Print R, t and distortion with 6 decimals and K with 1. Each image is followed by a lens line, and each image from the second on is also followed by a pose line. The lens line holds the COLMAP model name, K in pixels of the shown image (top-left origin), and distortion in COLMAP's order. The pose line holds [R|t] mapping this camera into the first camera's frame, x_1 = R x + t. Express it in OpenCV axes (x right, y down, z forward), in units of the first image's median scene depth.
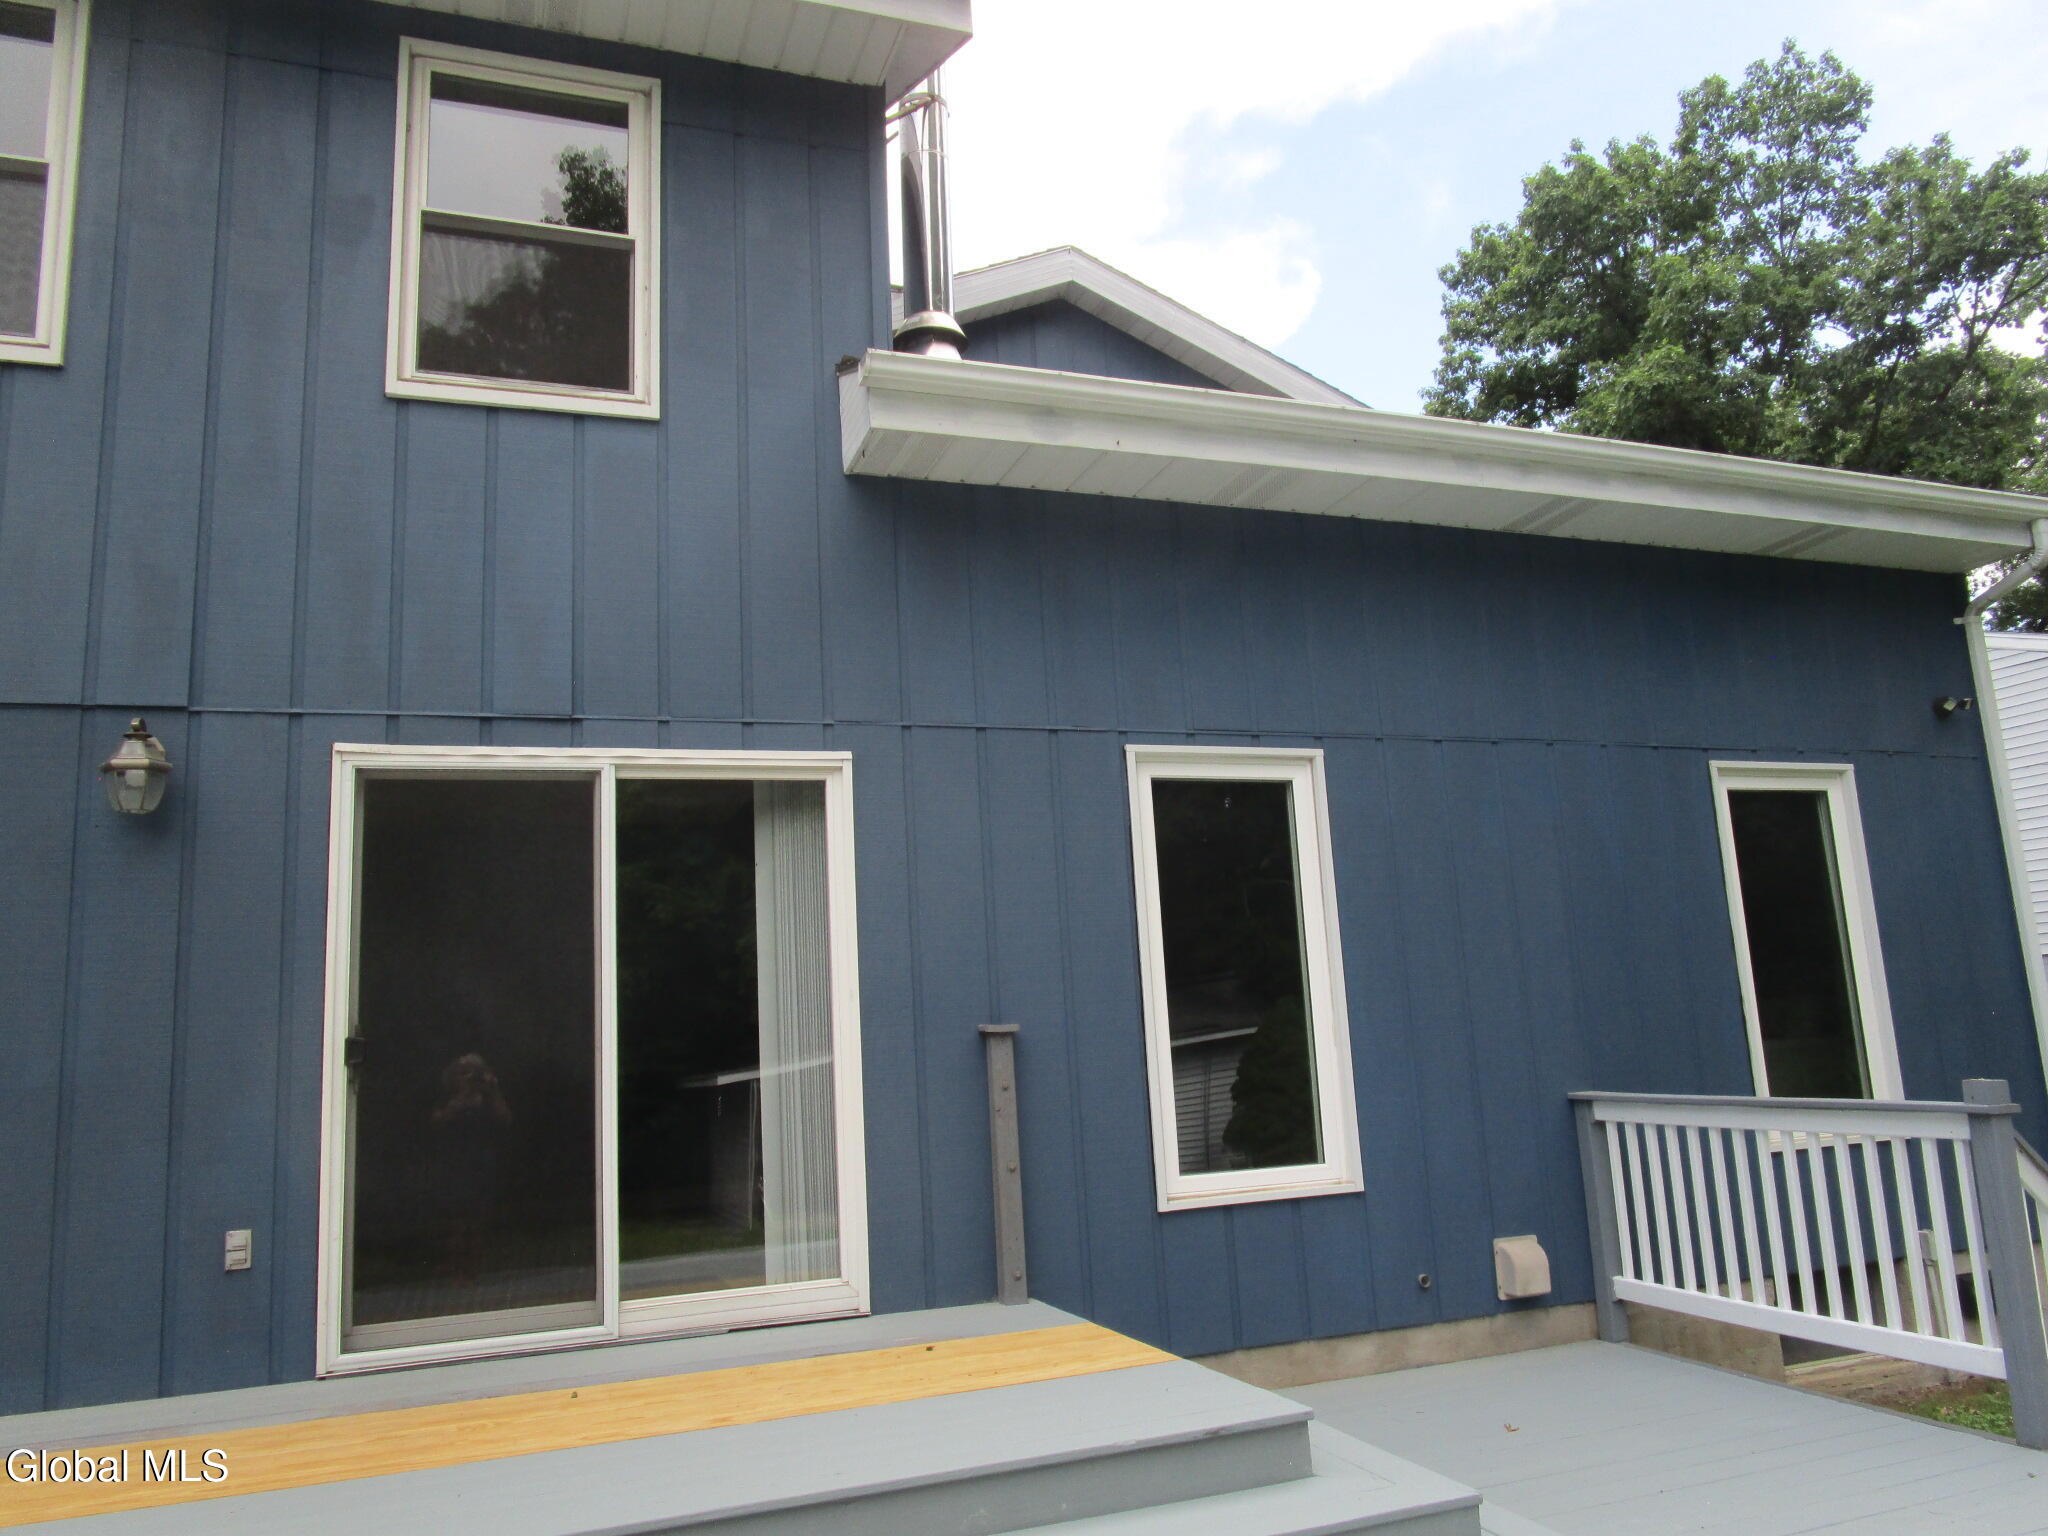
lens RADIAL K [[1470.8, 0, 968.8], [0, 1470.8, 792.9], [0, 0, 1]] dist [-0.026516, 0.008608]
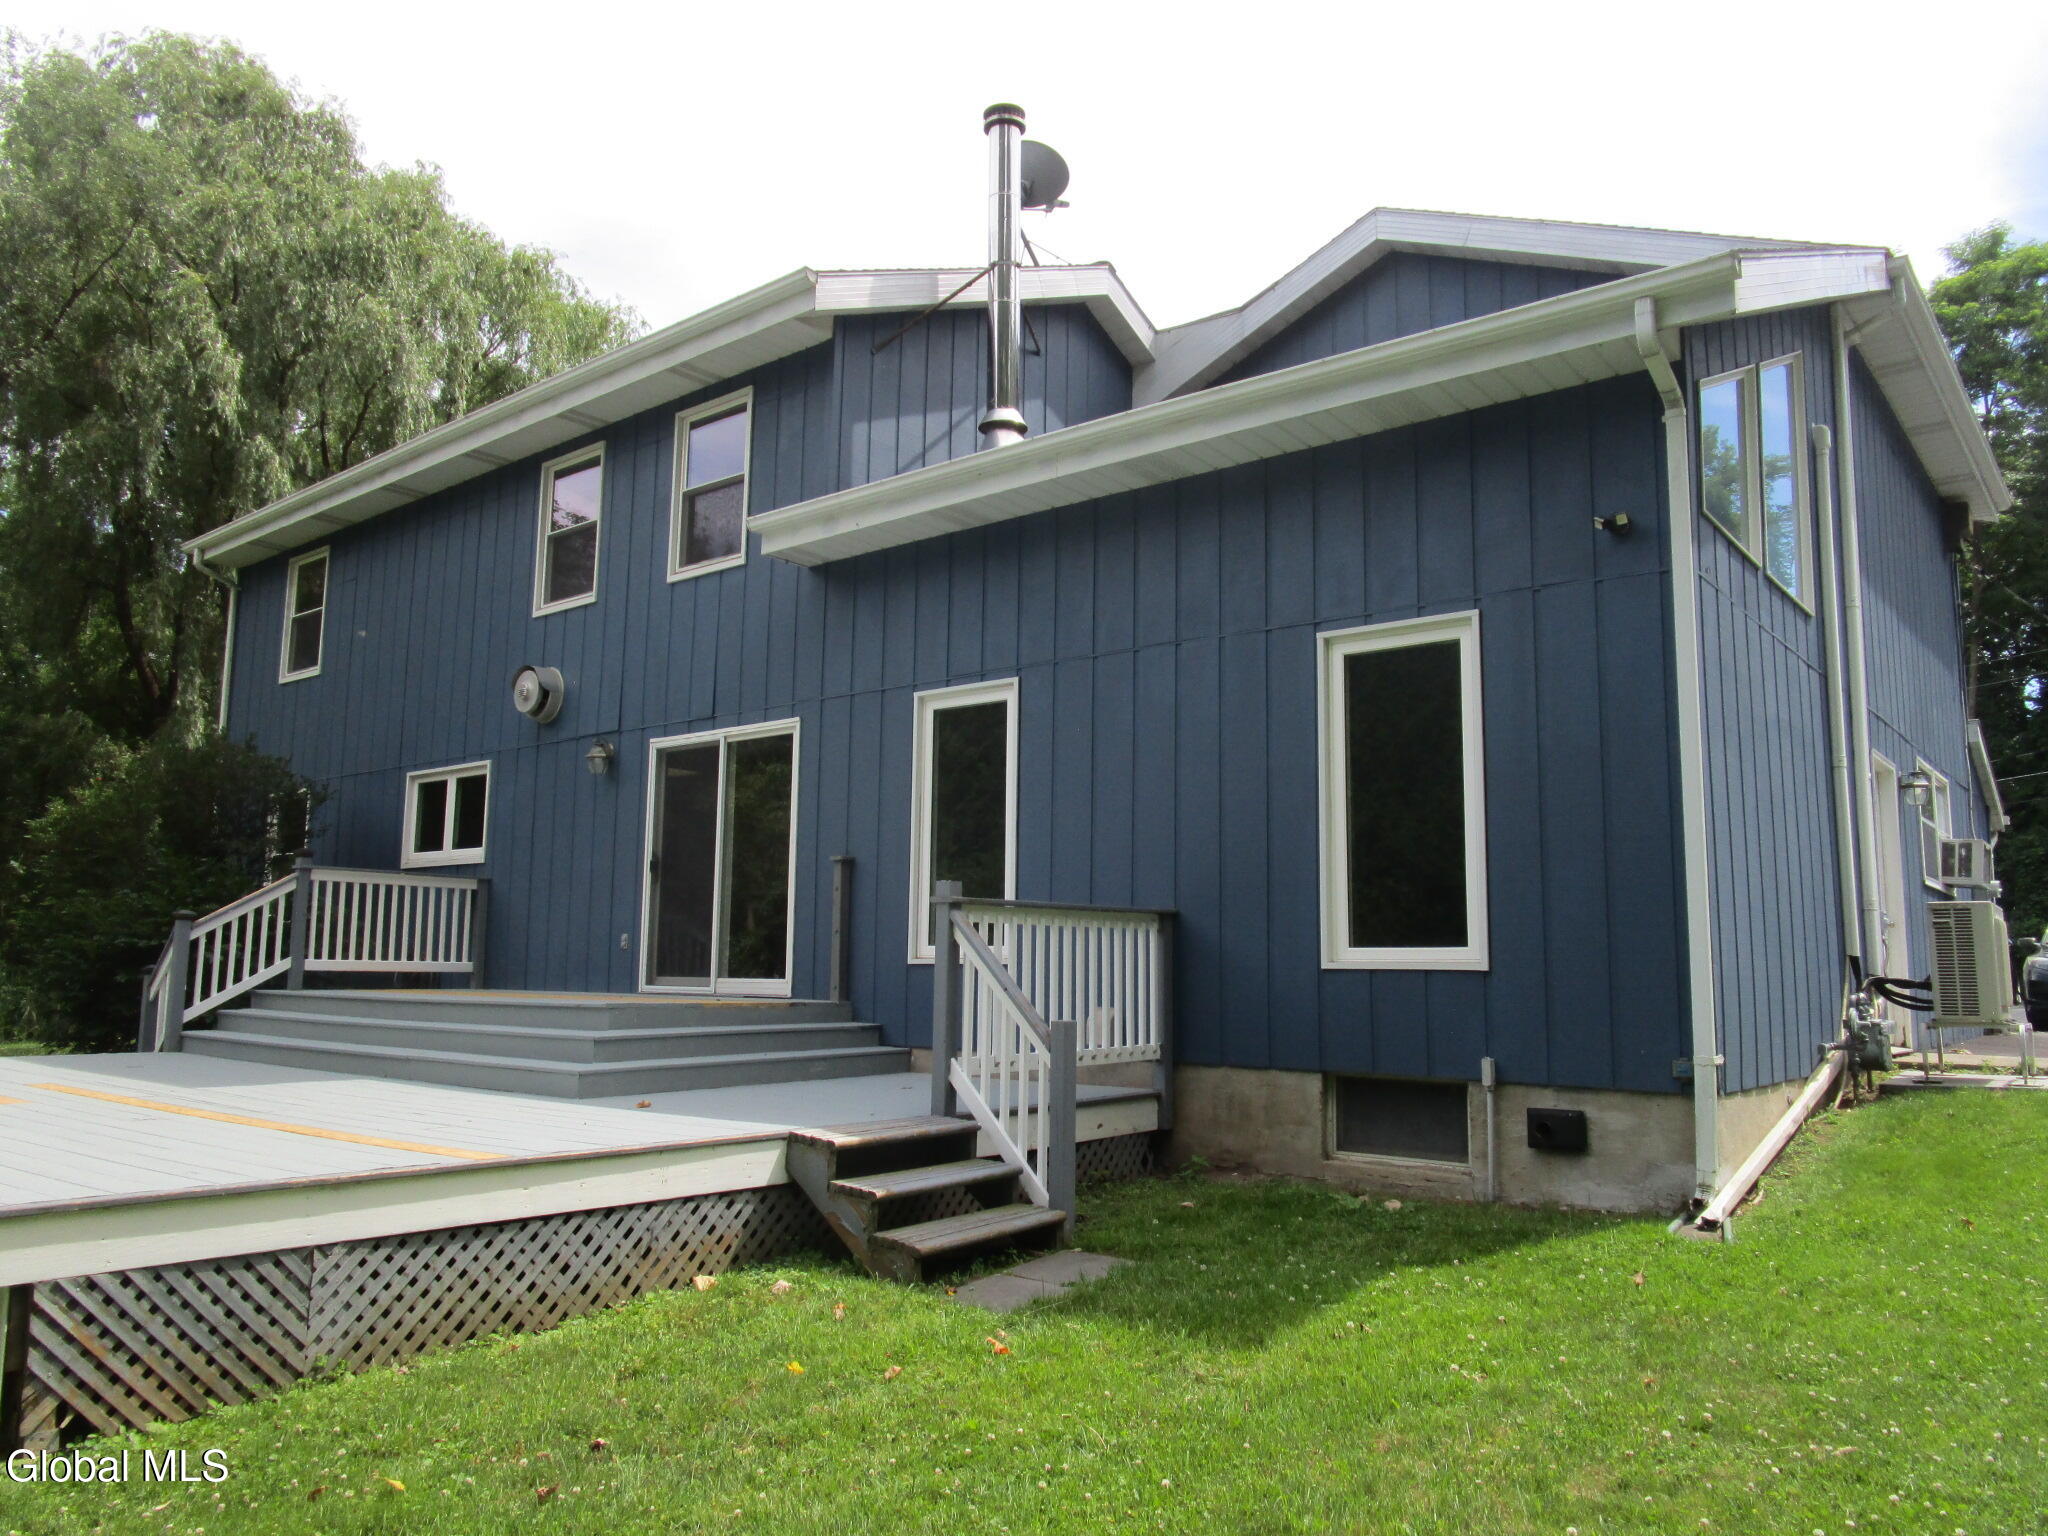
lens RADIAL K [[1470.8, 0, 1029.1], [0, 1470.8, 756.4], [0, 0, 1]] dist [-0.026516, 0.008608]
pose [[0.510639, -0.058049, -0.857833, 1.778475], [0.119013, 0.992886, 0.003656, 0.054093], [0.851518, -0.103960, 0.513915, 0.262131]]
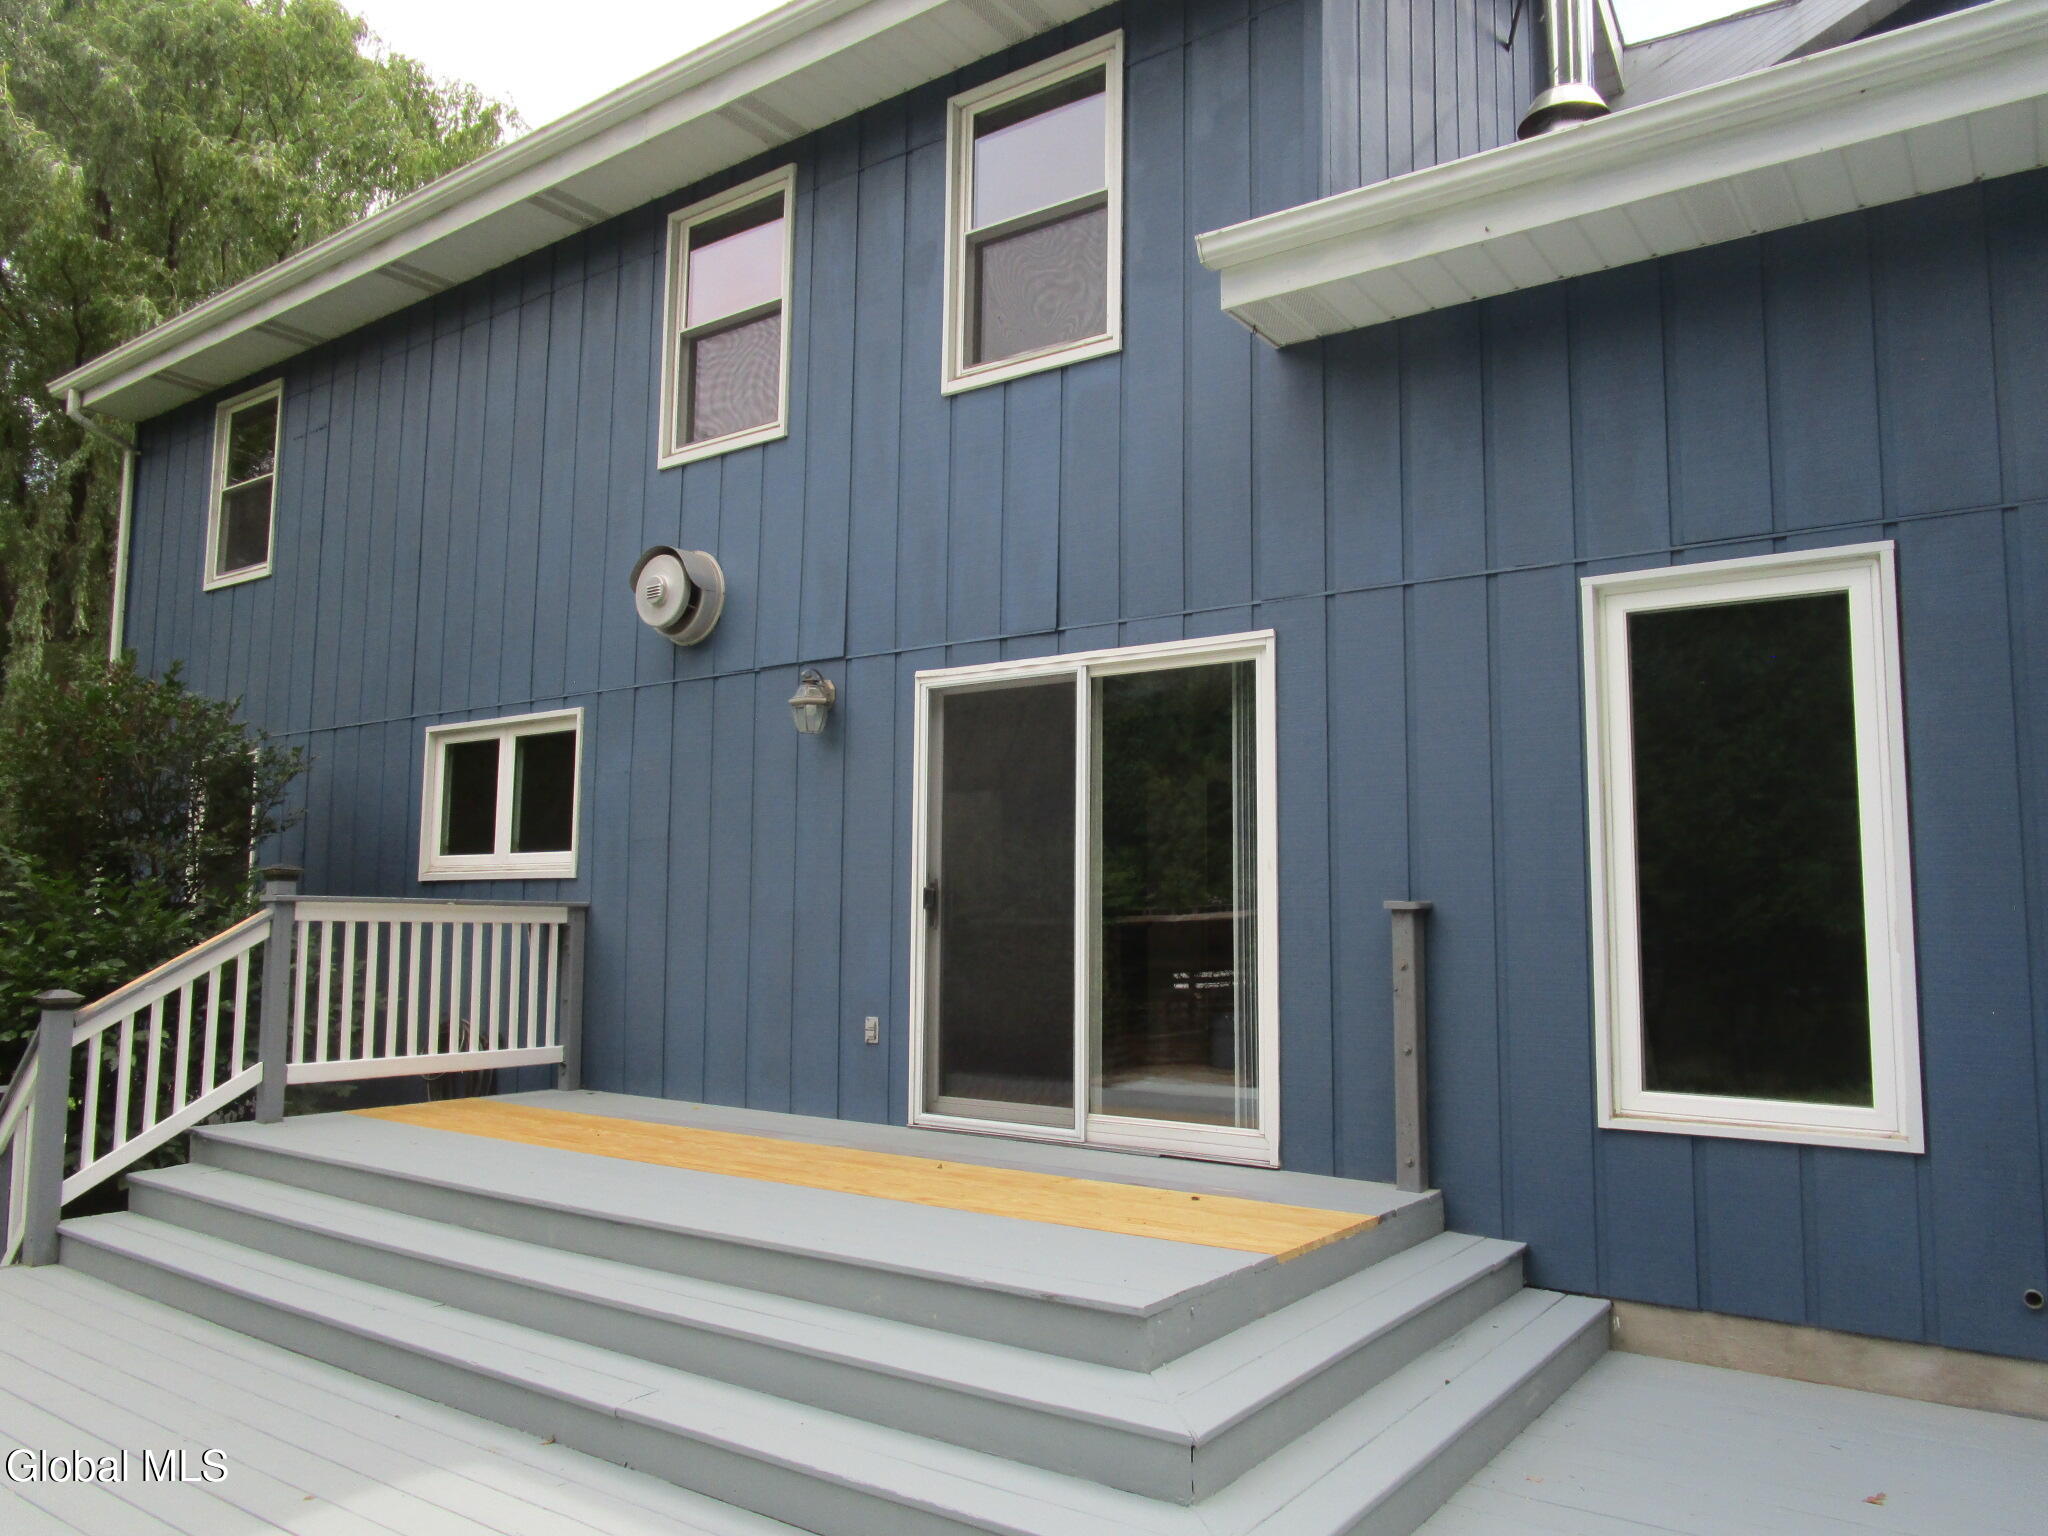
lens RADIAL K [[1470.8, 0, 1024.1], [0, 1470.8, 770.1], [0, 0, 1]] dist [-0.026516, 0.008608]
pose [[0.562168, -0.021547, -0.826742, 0.679528], [0.108064, 0.993004, 0.047601, 0.002179], [0.819932, -0.116101, 0.560563, 0.282617]]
○ ○ ○ ○ ○ ○ ○
# BRIEF
Word for word, restate all of the material above except its pictures.

# RESPONSE TO THE EXERCISE
Print R, t and distortion with 6 decimals and K with 1. Each image is followed by a lens line, and each image from the second on is also followed by a pose line. The lens line holds the COLMAP model name, K in pixels of the shown image (top-left origin), and distortion in COLMAP's order. The pose line holds [R|t] mapping this camera into the first camera's frame, x_1 = R x + t. Express it in OpenCV axes (x right, y down, z forward), in units of the first image's median scene depth.
lens RADIAL K [[1470.8, 0, 968.8], [0, 1470.8, 792.9], [0, 0, 1]] dist [-0.026516, 0.008608]
lens RADIAL K [[1470.8, 0, 1029.1], [0, 1470.8, 756.4], [0, 0, 1]] dist [-0.026516, 0.008608]
pose [[0.510639, -0.058049, -0.857833, 1.778475], [0.119013, 0.992886, 0.003656, 0.054093], [0.851518, -0.103960, 0.513915, 0.262131]]
lens RADIAL K [[1470.8, 0, 1024.1], [0, 1470.8, 770.1], [0, 0, 1]] dist [-0.026516, 0.008608]
pose [[0.562168, -0.021547, -0.826742, 0.679528], [0.108064, 0.993004, 0.047601, 0.002179], [0.819932, -0.116101, 0.560563, 0.282617]]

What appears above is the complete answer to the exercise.